5

I am trying to figure out the amount of work done when I walk X miles or for X minutes. So I got Work=Force x Distance and Force=Mass x Acceleration and Acceleration=(change in velocity)/time. I am stuck at the acceleration part. As far as I am concerned my velocity is constant, so Acceleration=0 therefore Force and Work are 0. This doesn't seem right. What am I missing here?

Qmechanic
  • 201,751
Dan
  • 183
  • 1
  • 6
  • 3
    It's because you have oversimplified the problem. In your explanation are effectively talking about a blob sliding on a flat, frictionless surface at constant velocity. The problem is far more complicated. – Will Jun 06 '13 at 16:24
  • 1
    Ok I got you. This is still oversimplified, but does it even make sense. Let Acceleration = (avg. velocity) / (1 sec). The thought behind this is every time you take a step your almost starting from a stop since your momentum is minimal. So each step you accelerate to your average velocity and a step takes about a second. – Dan Jun 06 '13 at 16:36
  • 2
    Think for example about lifting your leg, does this require work? Dan08, what do you think? – Will Jun 06 '13 at 16:39
  • 2
    You confusion stems from two thing (1) the distinction between "physics work" and the colloquial "man, this is hard" meaning and (2) while the net force is zero your muscles must constantly provide a force to counter losses to friction in various guises. – dmckee --- ex-moderator kitten Jun 06 '13 at 20:36
  • 2
    This "The thought behind this is every time you take a step your almost starting from a stop since your momentum is minimal." is not a good reflection of human locomotion which makes good use of momentum carried from step to step. – dmckee --- ex-moderator kitten Jun 06 '13 at 20:38
  • It's usually best to think of work as being defined as the mechanical transfer of energy. By this definition, it should be clear that your foot's force on the pavement isn't doing work (the pavement doesn't gain or lose energy), but internal forces in your body are doing work (e.g., your leg gains and loses energy throughout your stride cycle). –  Jun 06 '13 at 21:53
  • 1
    @BenCrowell, sorry to be picky but the wear and tear on old steps show at least a little work is being done. – Nic Jun 07 '13 at 16:16

2 Answers2

6

When it comes to modeling the human body and its movements it becomes a lot more complex, because you actually have to model the different components of your body and how they attribute to the system. Plus you are not traveling at a perfectly constant velocity when walking at a steady pace.

If you were to model the work done by the human body while walking, you obviously will consider more of the lower body.

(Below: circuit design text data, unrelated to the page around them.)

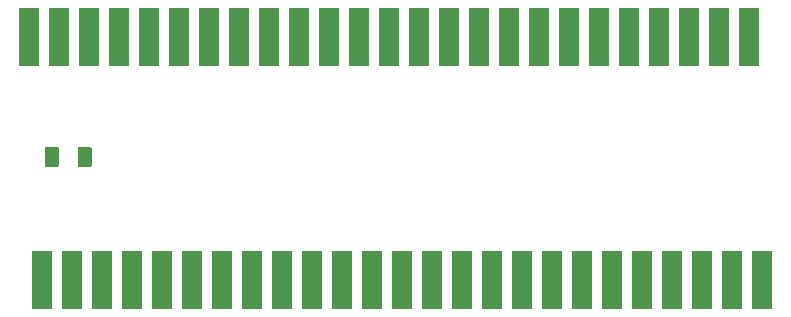
<source format=gbr>
%TF.GenerationSoftware,KiCad,Pcbnew,(6.0.5-0)*%
%TF.CreationDate,2022-12-24T01:00:06+09:00*%
%TF.ProjectId,ScsiRider1.2,53637369-5269-4646-9572-312e322e6b69,rev?*%
%TF.SameCoordinates,Original*%
%TF.FileFunction,Soldermask,Top*%
%TF.FilePolarity,Negative*%
%FSLAX46Y46*%
G04 Gerber Fmt 4.6, Leading zero omitted, Abs format (unit mm)*
G04 Created by KiCad (PCBNEW (6.0.5-0)) date 2022-12-24 01:00:06*
%MOMM*%
%LPD*%
G01*
G04 APERTURE LIST*
G04 Aperture macros list*
%AMRoundRect*
0 Rectangle with rounded corners*
0 $1 Rounding radius*
0 $2 $3 $4 $5 $6 $7 $8 $9 X,Y pos of 4 corners*
0 Add a 4 corners polygon primitive as box body*
4,1,4,$2,$3,$4,$5,$6,$7,$8,$9,$2,$3,0*
0 Add four circle primitives for the rounded corners*
1,1,$1+$1,$2,$3*
1,1,$1+$1,$4,$5*
1,1,$1+$1,$6,$7*
1,1,$1+$1,$8,$9*
0 Add four rect primitives between the rounded corners*
20,1,$1+$1,$2,$3,$4,$5,0*
20,1,$1+$1,$4,$5,$6,$7,0*
20,1,$1+$1,$6,$7,$8,$9,0*
20,1,$1+$1,$8,$9,$2,$3,0*%
G04 Aperture macros list end*
%ADD10RoundRect,0.250000X0.375000X0.625000X-0.375000X0.625000X-0.375000X-0.625000X0.375000X-0.625000X0*%
%ADD11R,1.780000X5.000000*%
G04 APERTURE END LIST*
D10*
%TO.C,LED1*%
X117510000Y-127700000D03*
X114710000Y-127700000D03*
%TD*%
D11*
%TO.C,J2*%
X173755000Y-117550000D03*
X171215000Y-117550000D03*
X168675000Y-117550000D03*
X166135000Y-117550000D03*
X163595000Y-117550000D03*
X161055000Y-117550000D03*
X158515000Y-117550000D03*
X155975000Y-117550000D03*
X153435000Y-117550000D03*
X150895000Y-117550000D03*
X148355000Y-117550000D03*
X145815000Y-117550000D03*
X143275000Y-117550000D03*
X140735000Y-117550000D03*
X138195000Y-117550000D03*
X135655000Y-117550000D03*
X133115000Y-117550000D03*
X130575000Y-117550000D03*
X128035000Y-117550000D03*
X125495000Y-117550000D03*
X122955000Y-117550000D03*
X120415000Y-117550000D03*
X117875000Y-117550000D03*
X115335000Y-117550000D03*
X112795000Y-117550000D03*
%TD*%
%TO.C,J1*%
X113877005Y-138147325D03*
X116417005Y-138147325D03*
X118957005Y-138147325D03*
X121497005Y-138147325D03*
X124037005Y-138147325D03*
X126577005Y-138147325D03*
X129117005Y-138147325D03*
X131657005Y-138147325D03*
X134197005Y-138147325D03*
X136737005Y-138147325D03*
X139277005Y-138147325D03*
X141817005Y-138147325D03*
X144357005Y-138147325D03*
X146897005Y-138147325D03*
X149437005Y-138147325D03*
X151977005Y-138147325D03*
X154517005Y-138147325D03*
X157057005Y-138147325D03*
X159597005Y-138147325D03*
X162137005Y-138147325D03*
X164677005Y-138147325D03*
X167217005Y-138147325D03*
X169757005Y-138147325D03*
X172297005Y-138147325D03*
X174837005Y-138147325D03*
%TD*%
M02*

</source>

I would personally neglect what the upper body does, even though your back muscles help move the legs and arms help stability and the respiratory system. However you want to know the quantity of work done by your legs, essentially.

Essentially (and crudely) it would be modeled by a set of joints that represent your legs and a block of mass M (your weight in total), and there it just a series of statics problems where you may model the movement of S number of steps and you can quantify the work done by your legs per step, and don't forget friction.

signus
  • 582
-1

When we walk 3 forces act on us normal, gravitational and friction. For normal and gravitation force perpendicular to total displacement so by dot product rule work done is 0.and for static friction 0 displacement, when we displace we don't contact with ground so friction don't do any work.so over all work done in walking is 0.

Hpb
  • 1